In Tracker.ly, links and destinations are tracked separately. You can have as many redirect links going to each destination as you want, choosing from the best type of six different types of redirect links for each marketing message. This encourages you to track each marketing message through a dedicated link. Tracker.ly then combines all the clicks from each redirect link into a report for the destination, showing you a graph of the total traffic sent to the destination from all your unique tracking links for each unique marketing message.

Tutorial on adding destinations
Tutorial on adding redirect links

3. Instant links save you loads of time.
The ability to track each marketing message with its own tracking link would be a huge hassle if you had to go into Tracker.ly and create a unique link, every time you wanted to publish a new marketing message for a destination.

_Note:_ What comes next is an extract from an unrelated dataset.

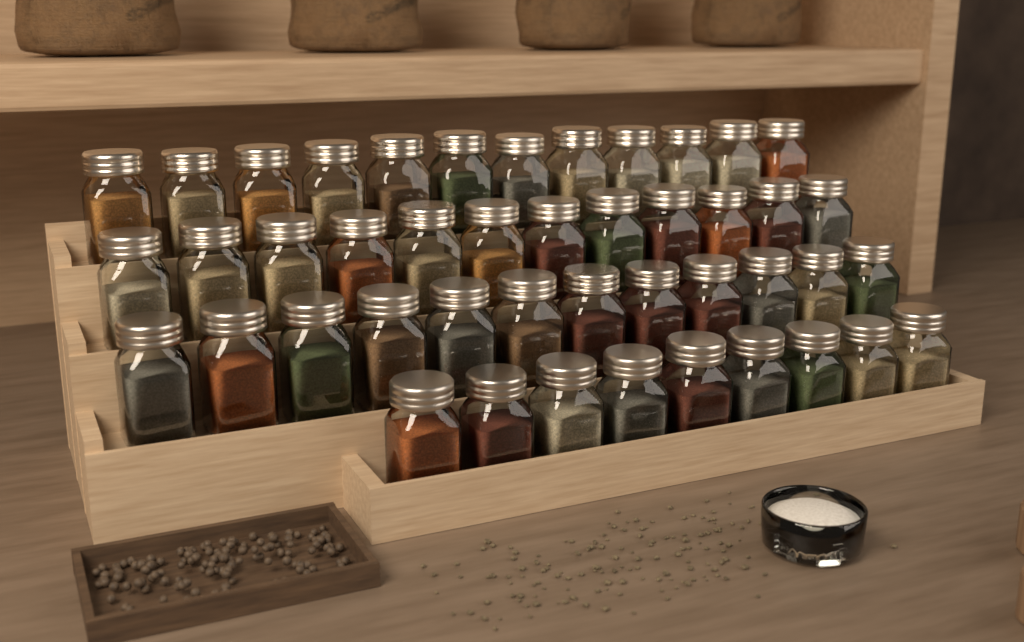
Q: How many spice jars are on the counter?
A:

In Tracker.ly, you can create just one redirect link to a destination and then create instant links on-the-fly, when you’re writing your marketing message. For example, if your Tracker.ly link is yoursite.com/product, you can create instant links by just writing that link into your marketing like, yoursite.com/product-blogpost13. Just make sure you follow your original link with a dash and the end result follows the rules of normal links. The first time someone clicks on the new link, it will be create as a unique link going to the same destination as yoursite.com/product.

Tutorial on instant links

4. To change a destination, create a new one and move the links.
In other services, if you ever change where the destination points on a redirect link, all the clicks from before the move are incorrectly assigned to the new destination, because the link and destination are saved together as one unit.

In Tracker.ly, to point redirect links to a new destination, you create a new destination and tell the links to point to the new destination. The clicks previous to the move are still attributed to the old destination and the clicks after the move are attributed to the old destination. This is the only way to keep accurate stats when you change where a link points. Also, since you can have many links going to the old destination, when you move one, it will ask you if you want to move the rest.

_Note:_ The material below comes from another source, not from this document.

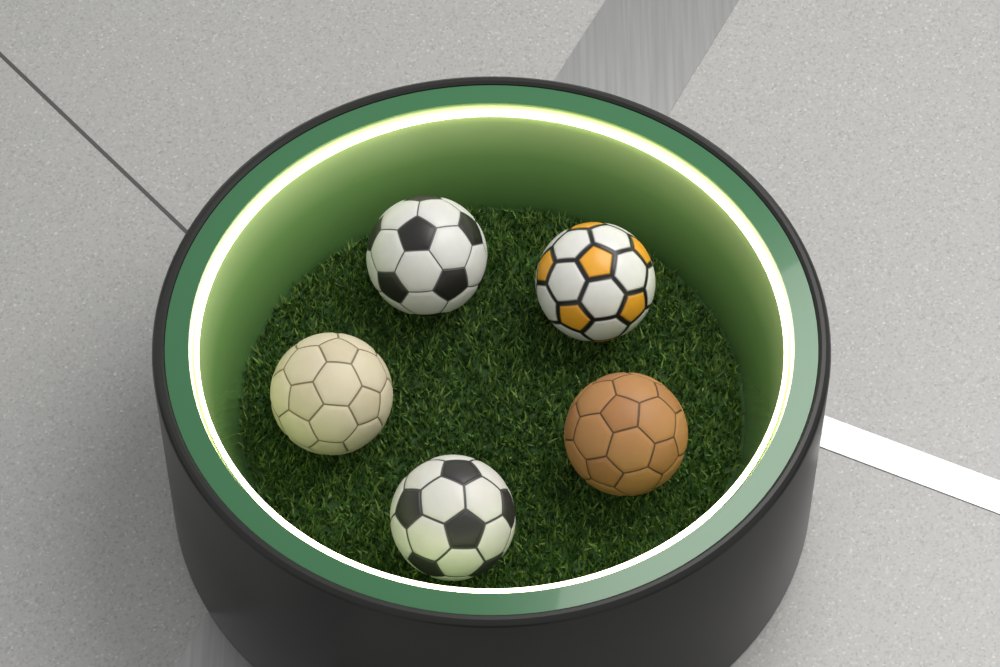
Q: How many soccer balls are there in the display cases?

Tutorial on changing destinations

5. Everything is tracked together
In other services, when you’re tracking clicks on links, each domain or website is separated or “sandboxed” away from each other in different reports. This makes it difficult to see trends across websites and makes it less likely that you’re going to actually track things, as you have to go into different reports.

In Tracker.ly, every type of link for all your websites and domains are in one report. You can then use tags (groups) and other filters to build and save sub-reports for individual websites or different types of marketing across multiple websites or domains. For example, if you tag all your destinations that are affiliate links with the tag, “Affiliate Links”, then you can tell Tracker.ly to give you a report of all your affiliate links across all your brands.

Tutorial on building reports
Tutorial on saving/loading reports

6. When tagging, remember, destinations and links are different
In other services, if you were to tag a link as an “Affiliate Link” for reports, it’s tagging the whole link, which only talks about the destination. In these services, tagging can’t tell you anything about your marketing.

In Tracker.ly, you tag destinations separately from your redirect links. This allows you to tag your destinations in Tracker.ly based on what type of destination it is or where you’re sending people, and to also tag your redirect links in Tracker.ly based on how you’re sending people to the destination or where you published the links. For example, if you consistently tag your redirect links with tags like “PPC”, “Blog posts”, and “Social Media”, then you can build reports that show you how these different marketing types are doing compared to each other. You can even combine redirect link tags and destination tags in one report to see how different marketing types are doing for specific types of destinations.